ACTIVITY: An exact transcription of every entry is required, with the images left out.

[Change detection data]
# # # # #
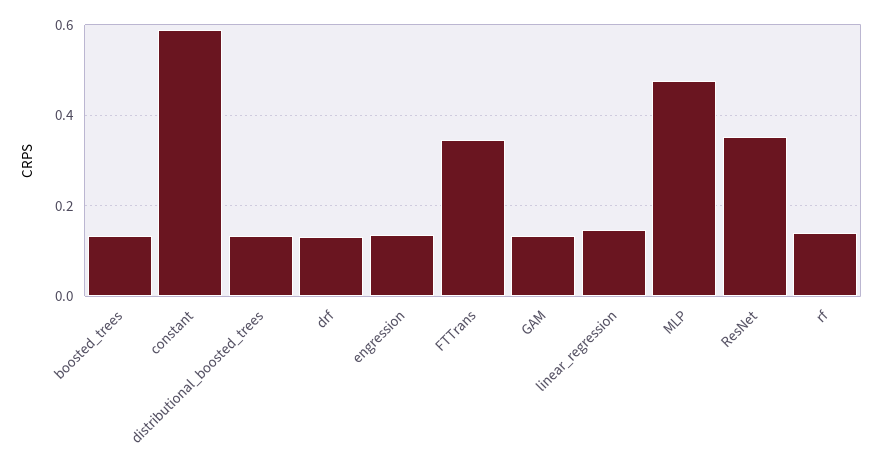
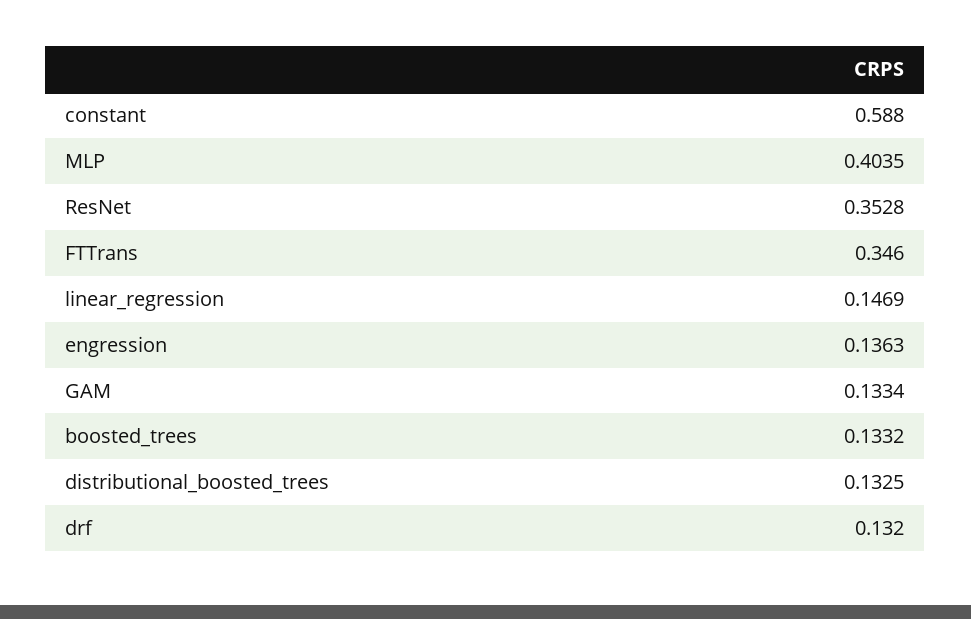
  {
    "boosted_trees": 0.1332,
    "constant": 0.588,
    "distributional_boosted_trees": 0.1325,
    "drf": 0.132,
    "engression": 0.1363,
    "FTTrans": 0.346,
    "GAM": 0.1334,
    "linear_regression": 0.1469,
-   "MLP": 0.48,
+   "MLP": 0.4035,
-   "ResNet": 0.3528,
+   "ResNet": 0.3528
-   "rf": 0.14
  }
# # # # #
ANSWER TO THE EXERCISE:
  {
    "boosted_trees": 0.1332,
    "constant": 0.588,
    "distributional_boosted_trees": 0.1325,
    "drf": 0.132,
    "engression": 0.1363,
    "FTTrans": 0.346,
    "GAM": 0.1334,
    "linear_regression": 0.1469,
-   "MLP": 0.48,
+   "MLP": 0.4035,
-   "ResNet": 0.3528,
+   "ResNet": 0.3528
-   "rf": 0.14
  }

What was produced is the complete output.